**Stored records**
— START —

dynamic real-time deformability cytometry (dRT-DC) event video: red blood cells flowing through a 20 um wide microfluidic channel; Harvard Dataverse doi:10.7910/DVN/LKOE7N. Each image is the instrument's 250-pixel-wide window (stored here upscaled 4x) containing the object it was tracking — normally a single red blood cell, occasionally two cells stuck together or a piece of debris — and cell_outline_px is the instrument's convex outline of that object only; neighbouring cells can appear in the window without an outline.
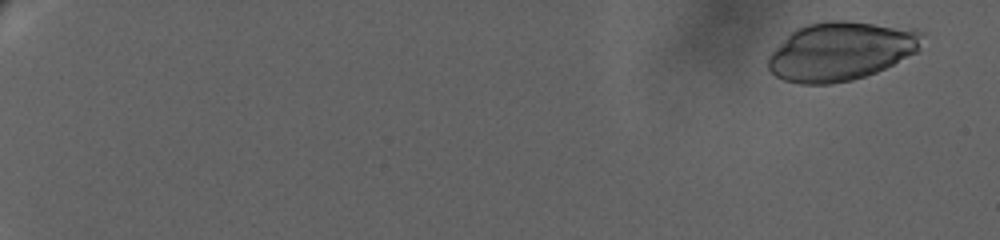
{"species": "human", "species_latin": "Homo sapiens", "temperature_condition": "warm", "stored_images_in_passage": 27, "camera_frame_rate_fps": 3000, "um_per_image_px": 0.085, "donor": {"sex": "female"}, "frame": {"image": 1, "passage_image": 5, "time_ms": 1.0, "image_size_px": [1000, 240], "cell_outline_px": [[924, 32], [920, 48], [916, 52], [876, 72], [852, 80], [832, 84], [800, 84], [784, 80], [776, 76], [768, 68], [768, 56], [796, 28], [804, 24], [828, 20], [848, 20], [916, 28]], "centroid_in_image_um": [71.5, 4.33], "position_along_channel_um": 13.5, "area_um2": 52.89}}
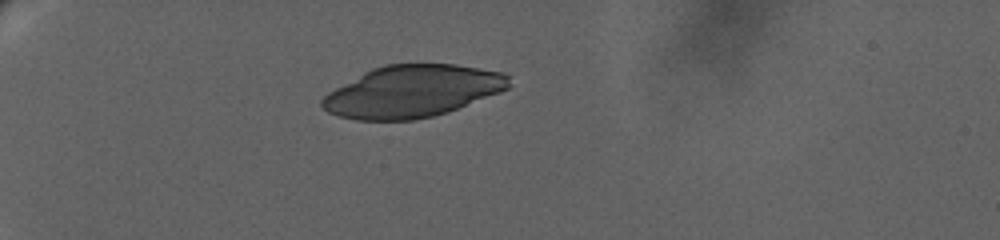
{"frame": {"image": 2, "passage_image": 17, "time_ms": 8.0, "image_size_px": [1000, 240], "cell_outline_px": [[508, 88], [500, 92], [448, 112], [432, 116], [412, 120], [356, 120], [340, 116], [328, 112], [320, 104], [320, 100], [328, 92], [364, 72], [372, 68], [384, 64], [456, 64], [504, 72], [508, 76]], "centroid_in_image_um": [35.04, 7.76], "position_along_channel_um": 50.0, "area_um2": 56.41}}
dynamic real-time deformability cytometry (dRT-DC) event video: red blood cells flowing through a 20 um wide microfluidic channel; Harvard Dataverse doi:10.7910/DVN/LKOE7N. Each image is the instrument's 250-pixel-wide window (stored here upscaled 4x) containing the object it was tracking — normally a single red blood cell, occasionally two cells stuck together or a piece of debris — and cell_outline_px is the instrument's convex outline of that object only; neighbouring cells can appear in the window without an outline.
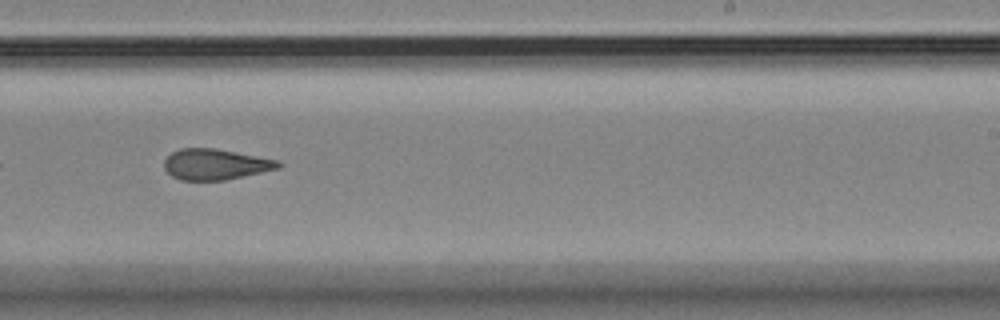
{"species": "Egyptian fruit bat (a non-hibernating species)", "species_latin": "Rousettus aegyptiacus", "temperature_condition": "room temperature", "stored_images_in_passage": 34, "camera_frame_rate_fps": 3000, "um_per_image_px": 0.085, "animal": {"sex": "female"}, "frame": {"image": 1, "passage_image": 29, "time_ms": 9.333, "image_size_px": [1000, 320], "cell_outline_px": [[284, 164], [280, 168], [224, 180], [180, 180], [172, 176], [164, 168], [164, 160], [172, 152], [180, 148], [216, 148], [280, 160]], "centroid_in_image_um": [18.34, 13.96], "position_along_channel_um": 270.7, "area_um2": 20.58}}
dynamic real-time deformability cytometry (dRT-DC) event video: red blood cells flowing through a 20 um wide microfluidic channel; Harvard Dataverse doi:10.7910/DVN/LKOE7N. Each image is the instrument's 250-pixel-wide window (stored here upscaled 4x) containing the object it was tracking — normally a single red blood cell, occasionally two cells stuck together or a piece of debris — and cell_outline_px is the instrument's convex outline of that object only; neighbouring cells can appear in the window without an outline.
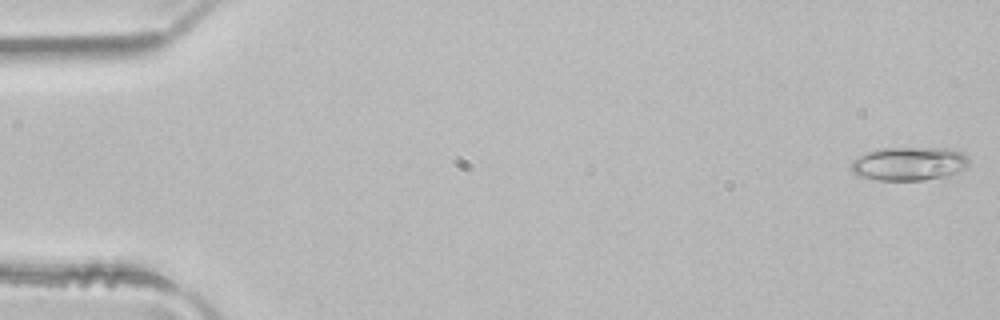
{"species": "common noctule bat (a hibernating species)", "species_latin": "Nyctalus noctula", "temperature_condition": "room temperature", "stored_images_in_passage": 5, "camera_frame_rate_fps": 3000, "um_per_image_px": 0.085, "animal": {"sex": "male", "body_mass_g": 21.5, "forearm_length_mm": 52.0}, "frame": {"image": 1, "passage_image": 1, "time_ms": 0.0, "image_size_px": [1000, 320], "cell_outline_px": [[968, 168], [948, 176], [924, 180], [876, 180], [856, 176], [848, 168], [852, 160], [856, 156], [880, 148], [952, 148], [968, 156]], "centroid_in_image_um": [77.24, 13.92], "position_along_channel_um": 7.8, "area_um2": 23.58}}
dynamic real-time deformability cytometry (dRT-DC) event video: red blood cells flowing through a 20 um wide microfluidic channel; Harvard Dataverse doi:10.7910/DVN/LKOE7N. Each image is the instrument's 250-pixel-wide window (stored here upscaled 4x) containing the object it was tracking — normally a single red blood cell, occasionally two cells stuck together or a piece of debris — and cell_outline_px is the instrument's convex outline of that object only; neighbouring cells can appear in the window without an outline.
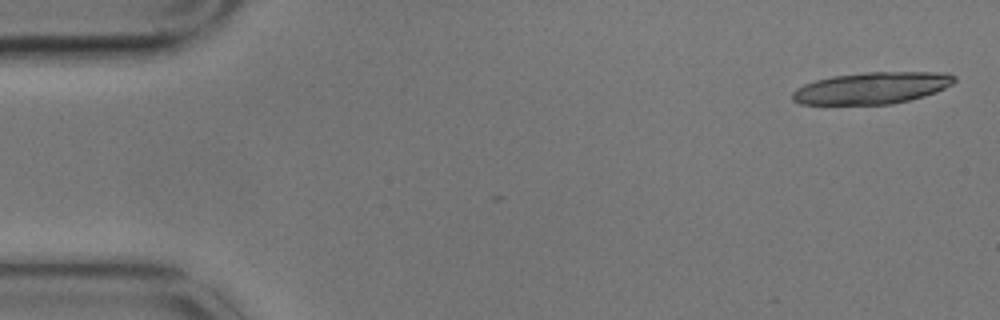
{"species": "common noctule bat (a hibernating species)", "species_latin": "Nyctalus noctula", "temperature_condition": "cold", "stored_images_in_passage": 7, "camera_frame_rate_fps": 3000, "um_per_image_px": 0.085, "animal": {"sex": "male", "body_mass_g": 17.9}, "frame": {"image": 1, "passage_image": 1, "time_ms": 0.0, "image_size_px": [1000, 320], "cell_outline_px": [[956, 80], [952, 84], [936, 92], [924, 96], [892, 104], [800, 104], [792, 100], [792, 92], [796, 88], [804, 84], [816, 80], [832, 76], [864, 72], [948, 72], [956, 76]], "centroid_in_image_um": [74.12, 7.47], "position_along_channel_um": 10.9, "area_um2": 30.06}}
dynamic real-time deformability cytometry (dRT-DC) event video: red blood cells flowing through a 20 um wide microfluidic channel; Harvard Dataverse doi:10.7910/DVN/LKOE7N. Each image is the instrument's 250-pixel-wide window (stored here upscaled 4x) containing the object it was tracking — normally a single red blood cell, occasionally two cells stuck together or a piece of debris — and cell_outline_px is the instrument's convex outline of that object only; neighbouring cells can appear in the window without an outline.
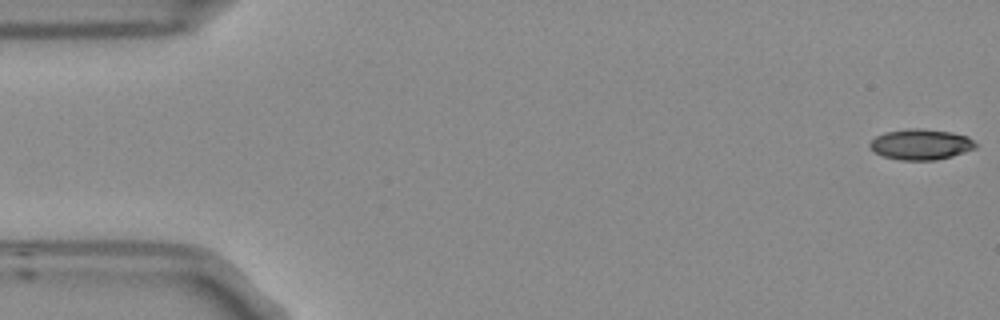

— END —

Leave out the pictures and give the rest of the records again exactly.

dynamic real-time deformability cytometry (dRT-DC) event video: red blood cells flowing through a 20 um wide microfluidic channel; Harvard Dataverse doi:10.7910/DVN/LKOE7N. Each image is the instrument's 250-pixel-wide window (stored here upscaled 4x) containing the object it was tracking — normally a single red blood cell, occasionally two cells stuck together or a piece of debris — and cell_outline_px is the instrument's convex outline of that object only; neighbouring cells can appear in the window without an outline.
{"species": "human", "species_latin": "Homo sapiens", "temperature_condition": "warm", "stored_images_in_passage": 27, "camera_frame_rate_fps": 3000, "um_per_image_px": 0.085, "donor": {"sex": "female"}, "frame": {"image": 1, "passage_image": 5, "time_ms": 1.0, "image_size_px": [1000, 240], "cell_outline_px": [[924, 32], [920, 48], [916, 52], [876, 72], [852, 80], [832, 84], [800, 84], [784, 80], [776, 76], [768, 68], [768, 56], [796, 28], [804, 24], [828, 20], [848, 20], [916, 28]], "centroid_in_image_um": [71.5, 4.33], "position_along_channel_um": 13.5, "area_um2": 52.89}}
{"frame": {"image": 2, "passage_image": 17, "time_ms": 8.0, "image_size_px": [1000, 240], "cell_outline_px": [[508, 88], [500, 92], [448, 112], [432, 116], [412, 120], [356, 120], [340, 116], [328, 112], [320, 104], [320, 100], [328, 92], [364, 72], [372, 68], [384, 64], [456, 64], [504, 72], [508, 76]], "centroid_in_image_um": [35.04, 7.76], "position_along_channel_um": 50.0, "area_um2": 56.41}}
dynamic real-time deformability cytometry (dRT-DC) event video: red blood cells flowing through a 20 um wide microfluidic channel; Harvard Dataverse doi:10.7910/DVN/LKOE7N. Each image is the instrument's 250-pixel-wide window (stored here upscaled 4x) containing the object it was tracking — normally a single red blood cell, occasionally two cells stuck together or a piece of debris — and cell_outline_px is the instrument's convex outline of that object only; neighbouring cells can appear in the window without an outline.
{"species": "Egyptian fruit bat (a non-hibernating species)", "species_latin": "Rousettus aegyptiacus", "temperature_condition": "room temperature", "stored_images_in_passage": 34, "camera_frame_rate_fps": 3000, "um_per_image_px": 0.085, "animal": {"sex": "female"}, "frame": {"image": 1, "passage_image": 29, "time_ms": 9.333, "image_size_px": [1000, 320], "cell_outline_px": [[284, 164], [280, 168], [224, 180], [180, 180], [172, 176], [164, 168], [164, 160], [172, 152], [180, 148], [216, 148], [280, 160]], "centroid_in_image_um": [18.34, 13.96], "position_along_channel_um": 270.7, "area_um2": 20.58}}
dynamic real-time deformability cytometry (dRT-DC) event video: red blood cells flowing through a 20 um wide microfluidic channel; Harvard Dataverse doi:10.7910/DVN/LKOE7N. Each image is the instrument's 250-pixel-wide window (stored here upscaled 4x) containing the object it was tracking — normally a single red blood cell, occasionally two cells stuck together or a piece of debris — and cell_outline_px is the instrument's convex outline of that object only; neighbouring cells can appear in the window without an outline.
{"species": "common noctule bat (a hibernating species)", "species_latin": "Nyctalus noctula", "temperature_condition": "room temperature", "stored_images_in_passage": 5, "camera_frame_rate_fps": 3000, "um_per_image_px": 0.085, "animal": {"sex": "male", "body_mass_g": 21.5, "forearm_length_mm": 52.0}, "frame": {"image": 1, "passage_image": 1, "time_ms": 0.0, "image_size_px": [1000, 320], "cell_outline_px": [[968, 168], [948, 176], [924, 180], [876, 180], [856, 176], [848, 168], [852, 160], [856, 156], [880, 148], [952, 148], [968, 156]], "centroid_in_image_um": [77.24, 13.92], "position_along_channel_um": 7.8, "area_um2": 23.58}}
dynamic real-time deformability cytometry (dRT-DC) event video: red blood cells flowing through a 20 um wide microfluidic channel; Harvard Dataverse doi:10.7910/DVN/LKOE7N. Each image is the instrument's 250-pixel-wide window (stored here upscaled 4x) containing the object it was tracking — normally a single red blood cell, occasionally two cells stuck together or a piece of debris — and cell_outline_px is the instrument's convex outline of that object only; neighbouring cells can appear in the window without an outline.
{"species": "common noctule bat (a hibernating species)", "species_latin": "Nyctalus noctula", "temperature_condition": "cold", "stored_images_in_passage": 7, "camera_frame_rate_fps": 3000, "um_per_image_px": 0.085, "animal": {"sex": "male", "body_mass_g": 17.9}, "frame": {"image": 1, "passage_image": 1, "time_ms": 0.0, "image_size_px": [1000, 320], "cell_outline_px": [[956, 80], [952, 84], [936, 92], [924, 96], [892, 104], [800, 104], [792, 100], [792, 92], [796, 88], [804, 84], [816, 80], [832, 76], [864, 72], [948, 72], [956, 76]], "centroid_in_image_um": [74.12, 7.47], "position_along_channel_um": 10.9, "area_um2": 30.06}}
dynamic real-time deformability cytometry (dRT-DC) event video: red blood cells flowing through a 20 um wide microfluidic channel; Harvard Dataverse doi:10.7910/DVN/LKOE7N. Each image is the instrument's 250-pixel-wide window (stored here upscaled 4x) containing the object it was tracking — normally a single red blood cell, occasionally two cells stuck together or a piece of debris — and cell_outline_px is the instrument's convex outline of that object only; neighbouring cells can appear in the window without an outline.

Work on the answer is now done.